*Work to complete:*
Only a number is wanted: how many lines in these records contain the word "Rollback"?

%%

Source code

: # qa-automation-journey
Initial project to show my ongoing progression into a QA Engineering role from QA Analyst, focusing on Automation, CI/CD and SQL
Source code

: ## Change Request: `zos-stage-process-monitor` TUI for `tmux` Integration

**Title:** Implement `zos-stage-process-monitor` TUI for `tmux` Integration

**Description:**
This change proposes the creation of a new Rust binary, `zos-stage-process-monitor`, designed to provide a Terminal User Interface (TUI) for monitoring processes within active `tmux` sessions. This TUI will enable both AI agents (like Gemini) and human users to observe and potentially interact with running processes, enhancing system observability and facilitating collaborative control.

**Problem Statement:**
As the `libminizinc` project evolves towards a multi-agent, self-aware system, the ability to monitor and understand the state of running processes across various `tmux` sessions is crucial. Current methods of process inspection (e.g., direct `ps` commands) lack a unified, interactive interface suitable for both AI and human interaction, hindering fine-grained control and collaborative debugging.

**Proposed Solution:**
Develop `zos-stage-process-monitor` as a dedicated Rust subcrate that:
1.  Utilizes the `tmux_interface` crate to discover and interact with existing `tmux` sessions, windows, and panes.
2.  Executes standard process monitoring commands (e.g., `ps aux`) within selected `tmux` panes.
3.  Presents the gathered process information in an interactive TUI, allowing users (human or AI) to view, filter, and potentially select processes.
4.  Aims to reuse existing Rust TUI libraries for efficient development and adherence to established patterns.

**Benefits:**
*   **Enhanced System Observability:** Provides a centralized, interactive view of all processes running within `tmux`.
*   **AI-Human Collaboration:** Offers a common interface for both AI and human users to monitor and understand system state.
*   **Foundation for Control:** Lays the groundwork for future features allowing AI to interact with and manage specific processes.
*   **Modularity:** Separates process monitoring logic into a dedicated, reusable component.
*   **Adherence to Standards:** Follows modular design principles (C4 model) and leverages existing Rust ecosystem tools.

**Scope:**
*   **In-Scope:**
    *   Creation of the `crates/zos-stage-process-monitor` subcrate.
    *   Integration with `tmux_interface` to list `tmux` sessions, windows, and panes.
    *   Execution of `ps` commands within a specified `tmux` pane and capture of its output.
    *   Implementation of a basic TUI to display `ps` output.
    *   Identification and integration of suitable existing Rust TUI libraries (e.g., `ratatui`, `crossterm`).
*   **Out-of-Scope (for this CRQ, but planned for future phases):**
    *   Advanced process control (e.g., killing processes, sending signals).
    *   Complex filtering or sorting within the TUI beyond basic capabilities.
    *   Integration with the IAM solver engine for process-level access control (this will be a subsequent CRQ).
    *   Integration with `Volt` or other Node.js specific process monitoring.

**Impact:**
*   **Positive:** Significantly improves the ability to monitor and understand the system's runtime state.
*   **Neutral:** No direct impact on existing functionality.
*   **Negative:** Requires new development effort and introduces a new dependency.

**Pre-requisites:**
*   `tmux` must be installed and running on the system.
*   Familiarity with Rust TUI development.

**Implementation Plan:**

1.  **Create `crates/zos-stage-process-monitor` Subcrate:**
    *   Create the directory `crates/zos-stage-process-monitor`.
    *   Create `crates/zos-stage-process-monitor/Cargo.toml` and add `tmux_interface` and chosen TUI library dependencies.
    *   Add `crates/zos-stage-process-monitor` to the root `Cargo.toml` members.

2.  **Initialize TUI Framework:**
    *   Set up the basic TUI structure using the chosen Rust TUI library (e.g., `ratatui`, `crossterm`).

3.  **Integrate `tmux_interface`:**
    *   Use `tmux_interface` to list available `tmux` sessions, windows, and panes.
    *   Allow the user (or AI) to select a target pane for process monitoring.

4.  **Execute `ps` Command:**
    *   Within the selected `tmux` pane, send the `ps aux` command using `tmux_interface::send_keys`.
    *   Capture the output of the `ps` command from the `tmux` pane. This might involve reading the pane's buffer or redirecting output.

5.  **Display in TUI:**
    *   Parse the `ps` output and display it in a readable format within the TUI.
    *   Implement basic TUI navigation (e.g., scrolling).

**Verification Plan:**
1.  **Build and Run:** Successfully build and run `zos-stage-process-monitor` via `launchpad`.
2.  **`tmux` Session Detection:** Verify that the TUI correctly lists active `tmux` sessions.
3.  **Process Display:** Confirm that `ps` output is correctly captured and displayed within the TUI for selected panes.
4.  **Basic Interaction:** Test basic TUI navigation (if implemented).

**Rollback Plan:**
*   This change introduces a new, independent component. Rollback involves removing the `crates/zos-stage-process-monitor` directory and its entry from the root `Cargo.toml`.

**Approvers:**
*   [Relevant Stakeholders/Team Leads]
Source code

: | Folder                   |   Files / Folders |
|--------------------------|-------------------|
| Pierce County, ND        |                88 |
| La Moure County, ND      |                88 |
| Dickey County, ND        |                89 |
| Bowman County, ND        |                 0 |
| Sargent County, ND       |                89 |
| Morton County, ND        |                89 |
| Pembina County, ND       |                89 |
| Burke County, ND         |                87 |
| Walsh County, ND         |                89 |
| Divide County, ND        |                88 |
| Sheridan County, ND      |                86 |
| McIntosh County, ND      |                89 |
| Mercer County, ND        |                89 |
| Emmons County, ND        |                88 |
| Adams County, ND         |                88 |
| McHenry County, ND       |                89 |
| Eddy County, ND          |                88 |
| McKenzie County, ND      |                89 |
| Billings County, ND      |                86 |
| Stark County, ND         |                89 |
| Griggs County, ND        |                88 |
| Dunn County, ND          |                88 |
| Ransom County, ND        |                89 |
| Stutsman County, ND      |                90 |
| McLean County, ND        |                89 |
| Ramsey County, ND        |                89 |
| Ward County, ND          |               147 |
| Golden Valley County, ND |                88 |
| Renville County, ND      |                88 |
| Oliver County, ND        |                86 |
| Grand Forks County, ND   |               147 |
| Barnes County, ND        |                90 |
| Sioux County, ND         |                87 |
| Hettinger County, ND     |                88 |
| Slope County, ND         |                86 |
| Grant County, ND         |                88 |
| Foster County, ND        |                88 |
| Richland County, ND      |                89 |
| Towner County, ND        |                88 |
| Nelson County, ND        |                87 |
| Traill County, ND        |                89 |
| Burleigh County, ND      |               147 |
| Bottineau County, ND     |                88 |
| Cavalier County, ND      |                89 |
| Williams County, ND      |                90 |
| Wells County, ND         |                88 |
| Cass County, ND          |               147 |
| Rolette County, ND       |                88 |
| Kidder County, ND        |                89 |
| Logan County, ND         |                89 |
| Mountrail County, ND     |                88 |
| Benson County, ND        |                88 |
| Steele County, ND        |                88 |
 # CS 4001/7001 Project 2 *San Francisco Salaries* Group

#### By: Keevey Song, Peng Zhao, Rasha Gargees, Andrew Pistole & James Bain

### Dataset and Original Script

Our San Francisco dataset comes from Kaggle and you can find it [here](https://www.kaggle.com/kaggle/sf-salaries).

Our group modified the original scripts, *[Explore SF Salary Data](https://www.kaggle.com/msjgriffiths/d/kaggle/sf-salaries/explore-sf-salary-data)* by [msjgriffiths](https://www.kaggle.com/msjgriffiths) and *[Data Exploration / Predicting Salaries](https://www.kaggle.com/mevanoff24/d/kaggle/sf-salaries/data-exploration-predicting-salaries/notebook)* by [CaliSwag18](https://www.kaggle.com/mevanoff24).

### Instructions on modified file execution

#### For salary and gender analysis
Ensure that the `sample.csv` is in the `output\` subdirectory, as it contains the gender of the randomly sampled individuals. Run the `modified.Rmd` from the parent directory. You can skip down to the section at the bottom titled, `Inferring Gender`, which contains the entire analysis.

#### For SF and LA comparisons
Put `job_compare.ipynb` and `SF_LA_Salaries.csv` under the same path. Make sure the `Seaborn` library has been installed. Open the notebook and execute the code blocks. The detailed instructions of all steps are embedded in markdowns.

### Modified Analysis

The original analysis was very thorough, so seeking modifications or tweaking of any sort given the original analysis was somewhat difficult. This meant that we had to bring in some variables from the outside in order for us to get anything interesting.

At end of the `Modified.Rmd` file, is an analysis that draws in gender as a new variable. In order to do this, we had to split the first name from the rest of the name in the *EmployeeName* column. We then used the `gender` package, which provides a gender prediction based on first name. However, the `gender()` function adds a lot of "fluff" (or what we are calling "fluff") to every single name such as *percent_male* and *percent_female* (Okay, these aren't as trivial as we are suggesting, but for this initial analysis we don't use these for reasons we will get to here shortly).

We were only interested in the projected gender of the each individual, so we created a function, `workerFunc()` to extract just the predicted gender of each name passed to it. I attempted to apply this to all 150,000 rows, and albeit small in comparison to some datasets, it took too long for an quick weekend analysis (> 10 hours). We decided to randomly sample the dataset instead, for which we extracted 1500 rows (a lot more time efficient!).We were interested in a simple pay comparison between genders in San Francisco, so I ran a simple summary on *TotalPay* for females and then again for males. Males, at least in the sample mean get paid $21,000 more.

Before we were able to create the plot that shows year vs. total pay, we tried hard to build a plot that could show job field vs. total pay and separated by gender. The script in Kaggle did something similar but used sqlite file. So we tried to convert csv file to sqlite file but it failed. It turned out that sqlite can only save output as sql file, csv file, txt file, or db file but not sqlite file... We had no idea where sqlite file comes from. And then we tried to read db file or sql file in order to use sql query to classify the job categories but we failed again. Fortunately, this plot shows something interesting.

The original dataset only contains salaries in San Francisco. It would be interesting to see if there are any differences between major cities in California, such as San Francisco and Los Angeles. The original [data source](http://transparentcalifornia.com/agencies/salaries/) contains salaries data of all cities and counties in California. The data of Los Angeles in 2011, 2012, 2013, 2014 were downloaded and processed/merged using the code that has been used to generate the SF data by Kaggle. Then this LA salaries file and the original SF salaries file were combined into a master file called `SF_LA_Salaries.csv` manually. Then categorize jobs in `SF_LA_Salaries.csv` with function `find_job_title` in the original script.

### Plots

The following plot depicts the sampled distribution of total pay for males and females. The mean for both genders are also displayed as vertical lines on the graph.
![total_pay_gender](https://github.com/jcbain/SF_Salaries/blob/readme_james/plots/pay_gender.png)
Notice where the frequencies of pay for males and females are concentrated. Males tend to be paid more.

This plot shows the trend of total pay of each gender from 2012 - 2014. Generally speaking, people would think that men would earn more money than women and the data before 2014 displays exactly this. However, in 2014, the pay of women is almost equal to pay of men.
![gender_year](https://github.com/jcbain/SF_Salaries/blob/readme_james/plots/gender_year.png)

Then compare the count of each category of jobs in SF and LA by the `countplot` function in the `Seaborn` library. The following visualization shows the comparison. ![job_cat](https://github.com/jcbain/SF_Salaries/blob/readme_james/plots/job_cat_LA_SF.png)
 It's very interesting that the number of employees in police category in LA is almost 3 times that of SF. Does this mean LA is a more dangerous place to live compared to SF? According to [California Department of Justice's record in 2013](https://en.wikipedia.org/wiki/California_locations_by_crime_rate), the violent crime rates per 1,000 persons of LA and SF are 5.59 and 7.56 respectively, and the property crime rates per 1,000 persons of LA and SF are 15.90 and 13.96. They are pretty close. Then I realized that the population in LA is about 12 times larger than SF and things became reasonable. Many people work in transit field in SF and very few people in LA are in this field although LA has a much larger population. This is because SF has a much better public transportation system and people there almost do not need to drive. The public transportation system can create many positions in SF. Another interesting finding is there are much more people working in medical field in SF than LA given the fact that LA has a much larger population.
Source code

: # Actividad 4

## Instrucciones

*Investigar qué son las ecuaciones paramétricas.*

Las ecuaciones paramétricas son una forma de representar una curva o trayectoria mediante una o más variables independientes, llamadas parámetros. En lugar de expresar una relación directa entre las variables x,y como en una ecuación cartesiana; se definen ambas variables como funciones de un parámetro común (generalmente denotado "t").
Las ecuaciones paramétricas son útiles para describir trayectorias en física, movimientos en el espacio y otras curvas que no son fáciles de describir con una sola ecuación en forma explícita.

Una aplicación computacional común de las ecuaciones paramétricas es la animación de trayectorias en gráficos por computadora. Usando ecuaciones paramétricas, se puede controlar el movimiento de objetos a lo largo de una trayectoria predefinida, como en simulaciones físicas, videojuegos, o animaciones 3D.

%%

*Result below:*
2